Data shown Start Marker
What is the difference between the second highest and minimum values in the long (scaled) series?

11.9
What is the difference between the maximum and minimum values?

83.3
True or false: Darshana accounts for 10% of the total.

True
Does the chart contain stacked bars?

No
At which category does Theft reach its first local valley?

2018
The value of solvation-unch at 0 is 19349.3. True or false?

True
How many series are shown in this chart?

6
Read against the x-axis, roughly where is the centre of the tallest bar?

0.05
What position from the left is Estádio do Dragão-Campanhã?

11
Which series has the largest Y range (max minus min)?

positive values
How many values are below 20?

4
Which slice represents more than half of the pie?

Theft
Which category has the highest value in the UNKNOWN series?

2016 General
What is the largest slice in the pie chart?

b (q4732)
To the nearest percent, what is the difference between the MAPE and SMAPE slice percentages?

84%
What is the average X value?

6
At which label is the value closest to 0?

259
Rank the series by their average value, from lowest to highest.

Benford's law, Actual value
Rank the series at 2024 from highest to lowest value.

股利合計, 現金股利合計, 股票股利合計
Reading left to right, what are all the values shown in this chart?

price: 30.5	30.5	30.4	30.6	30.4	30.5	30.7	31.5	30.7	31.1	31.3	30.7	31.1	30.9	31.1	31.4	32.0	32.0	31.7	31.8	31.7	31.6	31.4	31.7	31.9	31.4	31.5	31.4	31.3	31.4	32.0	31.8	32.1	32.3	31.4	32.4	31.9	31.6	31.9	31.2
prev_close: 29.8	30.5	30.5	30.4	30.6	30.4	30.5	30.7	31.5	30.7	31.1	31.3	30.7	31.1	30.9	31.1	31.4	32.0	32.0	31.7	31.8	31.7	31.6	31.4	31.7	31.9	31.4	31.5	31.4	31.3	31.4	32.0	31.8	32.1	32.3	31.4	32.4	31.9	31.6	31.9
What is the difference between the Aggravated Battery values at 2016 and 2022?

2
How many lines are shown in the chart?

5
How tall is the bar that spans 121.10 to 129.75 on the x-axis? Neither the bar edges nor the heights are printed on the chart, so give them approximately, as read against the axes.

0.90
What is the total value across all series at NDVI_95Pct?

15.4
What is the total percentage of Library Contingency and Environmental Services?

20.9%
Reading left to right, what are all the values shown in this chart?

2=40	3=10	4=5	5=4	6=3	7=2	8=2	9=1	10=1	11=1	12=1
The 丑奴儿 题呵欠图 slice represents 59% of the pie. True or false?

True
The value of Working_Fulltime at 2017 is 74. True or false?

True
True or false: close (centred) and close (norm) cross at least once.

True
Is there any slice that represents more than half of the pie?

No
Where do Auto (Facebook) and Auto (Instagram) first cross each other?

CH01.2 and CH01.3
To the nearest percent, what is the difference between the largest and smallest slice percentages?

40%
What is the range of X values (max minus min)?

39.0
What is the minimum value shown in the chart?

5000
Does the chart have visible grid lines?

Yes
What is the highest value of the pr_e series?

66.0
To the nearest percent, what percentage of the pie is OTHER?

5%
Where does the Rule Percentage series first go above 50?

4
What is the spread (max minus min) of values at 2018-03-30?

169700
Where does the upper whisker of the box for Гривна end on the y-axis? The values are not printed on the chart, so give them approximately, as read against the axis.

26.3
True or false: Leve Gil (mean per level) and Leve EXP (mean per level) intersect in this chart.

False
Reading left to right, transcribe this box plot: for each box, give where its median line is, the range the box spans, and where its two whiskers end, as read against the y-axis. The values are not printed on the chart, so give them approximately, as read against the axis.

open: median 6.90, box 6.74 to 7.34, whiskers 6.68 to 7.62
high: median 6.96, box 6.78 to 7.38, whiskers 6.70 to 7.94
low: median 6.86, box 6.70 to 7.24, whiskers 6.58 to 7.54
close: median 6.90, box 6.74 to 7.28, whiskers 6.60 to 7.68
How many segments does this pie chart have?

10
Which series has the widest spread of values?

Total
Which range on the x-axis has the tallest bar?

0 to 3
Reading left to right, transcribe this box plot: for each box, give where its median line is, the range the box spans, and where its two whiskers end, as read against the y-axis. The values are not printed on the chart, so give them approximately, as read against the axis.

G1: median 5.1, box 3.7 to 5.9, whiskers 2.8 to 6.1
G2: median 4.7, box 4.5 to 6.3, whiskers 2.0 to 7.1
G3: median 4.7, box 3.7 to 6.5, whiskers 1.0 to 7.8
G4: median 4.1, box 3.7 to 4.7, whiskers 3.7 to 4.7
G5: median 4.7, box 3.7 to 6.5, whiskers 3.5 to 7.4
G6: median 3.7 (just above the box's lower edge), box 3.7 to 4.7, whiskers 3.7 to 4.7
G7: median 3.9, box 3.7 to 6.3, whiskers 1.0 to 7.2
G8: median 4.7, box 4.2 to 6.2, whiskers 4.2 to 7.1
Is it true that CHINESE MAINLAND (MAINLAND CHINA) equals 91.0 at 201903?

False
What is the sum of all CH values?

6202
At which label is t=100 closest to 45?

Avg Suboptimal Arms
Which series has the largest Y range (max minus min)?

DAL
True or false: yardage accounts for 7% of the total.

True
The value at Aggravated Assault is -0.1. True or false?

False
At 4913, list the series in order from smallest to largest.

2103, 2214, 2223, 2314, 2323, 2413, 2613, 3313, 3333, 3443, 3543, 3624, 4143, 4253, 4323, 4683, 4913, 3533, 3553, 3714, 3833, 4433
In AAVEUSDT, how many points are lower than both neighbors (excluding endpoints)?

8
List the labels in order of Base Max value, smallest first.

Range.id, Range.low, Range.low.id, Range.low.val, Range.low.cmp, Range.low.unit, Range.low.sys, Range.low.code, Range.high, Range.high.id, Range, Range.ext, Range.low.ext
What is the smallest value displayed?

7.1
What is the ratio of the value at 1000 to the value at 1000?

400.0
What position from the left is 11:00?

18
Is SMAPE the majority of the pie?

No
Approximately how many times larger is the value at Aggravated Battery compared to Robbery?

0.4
Data shown End Marker
Exercise:
State how many lines of the records above contain the word "minimum", giving only the number.

Solution:
3